Question

For an invertible matrix $A$, if $A(\text{adj } A) = \begin{bmatrix} 20 & 0 \\ 0 & 20 \end{bmatrix}$, then $|A| =$

• A. $-200$
• B. $200$
• C. $-2$
• D. $20$

Hint:

For any $n \times n$ scalar matrix where $A(\text{adj } A) = k \cdot I$, the value of the determinant $|A|$ is simply the scalar constant $k$. You do not need to take any determinants or square roots of the matrix block itself!

Answer 1

The Correct Option is D

Step 1: Understanding the Question:
We are given an equation involving an invertible matrix $A$ multiplied by its adjoint matrix, which results in a diagonal scalar matrix $\begin{bmatrix} 20 & 0 \\ 0 & 20 \end{bmatrix}$. We need to find the determinant of matrix $A$, denoted as $|A|$.
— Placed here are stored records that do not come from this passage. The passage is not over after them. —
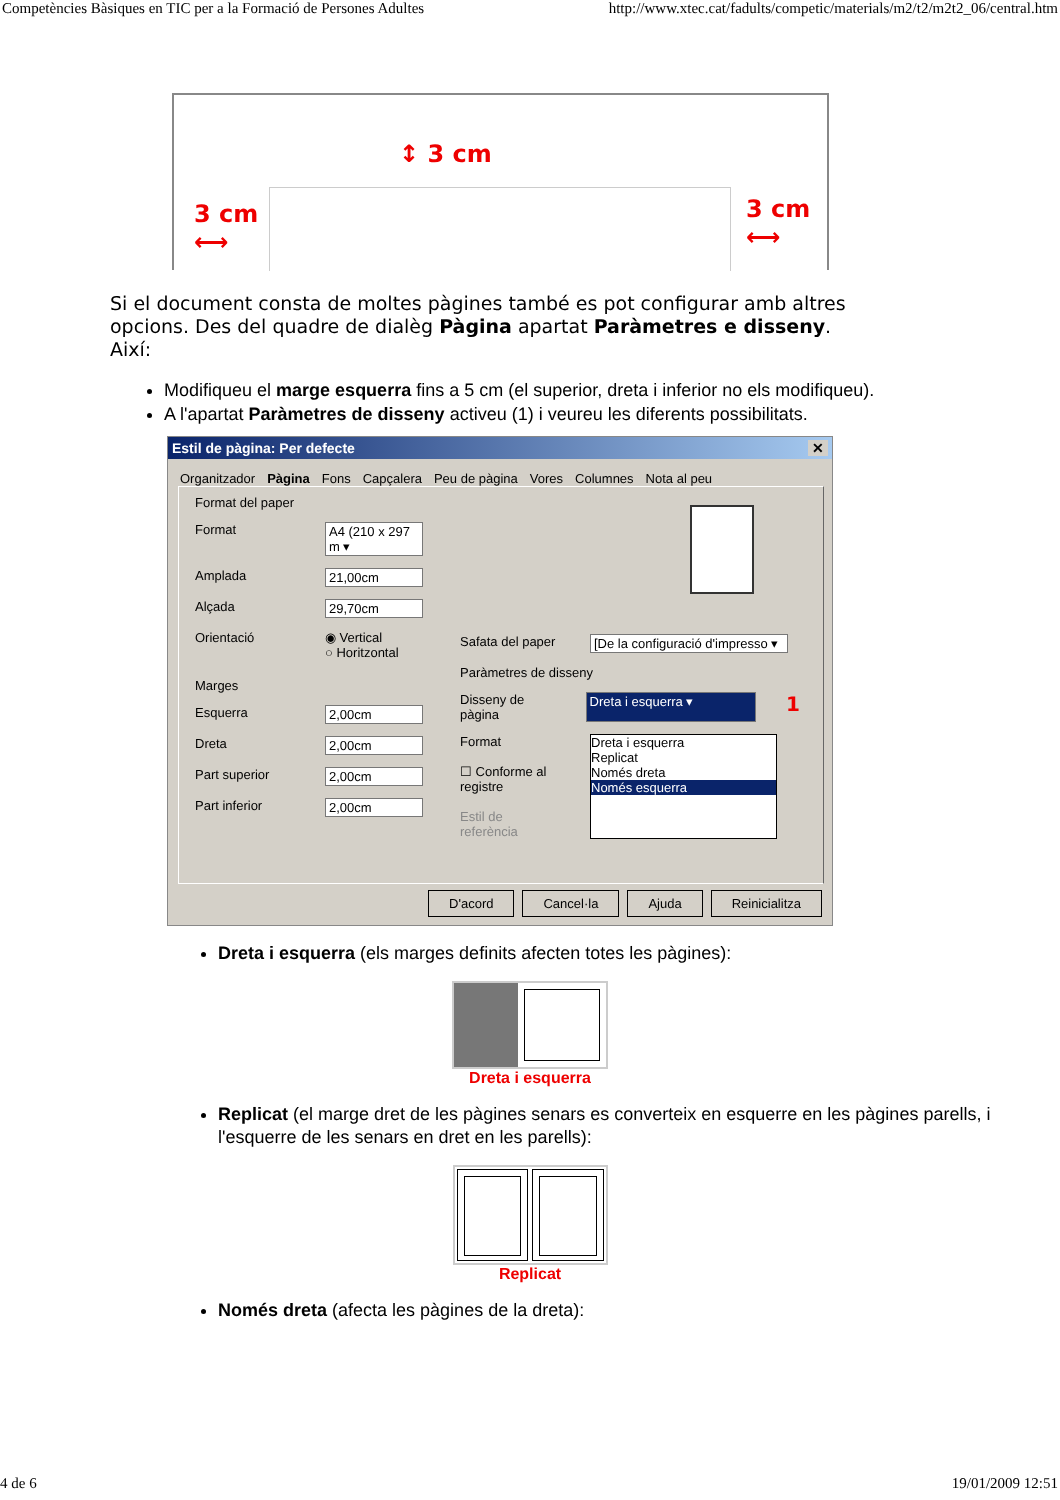Competències Bàsiques en TIC per a la Formació de Persones Adultes http://www.xtec.cat/fadults/competic/materials/m2/t2/m2t2_06/central.htm
↕ 3 cm
3 cm
⟷
3 cm
⟷
Si el document consta de moltes pàgines també es pot configurar amb altres opcions. Des del quadre de dialèg Pàgina apartat Paràmetres e disseny. Així:
Modifiqueu el marge esquerra fins a 5 cm (el superior, dreta i inferior no els modifiqueu).
A l'apartat Paràmetres de disseny activeu (1) i veureu les diferents possibilitats.
Estil de pàgina: Per defecte ✕
Organitzador Pàgina Fons Capçalera Peu de pàgina Vores Columnes Nota al peu
Format del paper
Format A4 (210 x 297 m ▾
Amplada 21,00cm
Alçada 29,70cm
Orientació ◉ Vertical
○ Horitzontal
Marges
Esquerra 2,00cm
Dreta 2,00cm
Part superior 2,00cm
Part inferior 2,00cm
Safata del paper [De la configuració d'impresso ▾
Paràmetres de disseny
Disseny de pàgina Dreta i esquerra ▾ 1
Format
☐ Conforme al registre
Estil de referència
Dreta i esquerra
Replicat
Només dreta
Només esquerra
D'acord Cancel·la Ajuda Reinicialitza
Dreta i esquerra (els marges definits afecten totes les pàgines):
Dreta i esquerra
Replicat (el marge dret de les pàgines senars es converteix en esquerre en les pàgines parells, i l'esquerre de les senars en dret en les parells):
Replicat
Només dreta (afecta les pàgines de la dreta):
4 de 6 19/01/2009 12:51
Step 2: Key Formula or Approach:
We use the fundamental theorem of matrix algebra relating a matrix, its adjoint, and its determinant: $$A(\text{adj } A) = |A| \cdot I$$ where $I$ is the identity matrix of the matching dimensions ($2 \times 2$ in this scenario). By factoring out the scalar value from the given matrix, we can directly identify $|A|$.

Step 3: Detailed Explanation:
Let's analyze the given matrix on the right-hand side of our equation: $$\begin{bmatrix} 20 & 0 \\ 0 & 20 \end{bmatrix}$$ We can factor out the scalar value 20 from each element of this matrix: $$\begin{bmatrix} 20 & 0 \\ 0 & 20 \end{bmatrix} = 20 \cdot \begin{bmatrix} 1 & 0 \\ 0 & 1 \end{bmatrix} = 20 \cdot I$$ Now substitute this back into our original matrix equation: $$A(\text{adj } A) = 20 \cdot I$$ By directly comparing this resulting expression with our standard mathematical identity $A(\text{adj } A) = |A| \cdot I$, we can conclude that: $$|A| = 20$$

Step 4: Final Answer:
The determinant $|A|$ is equal to $20$, which corresponds to option (D).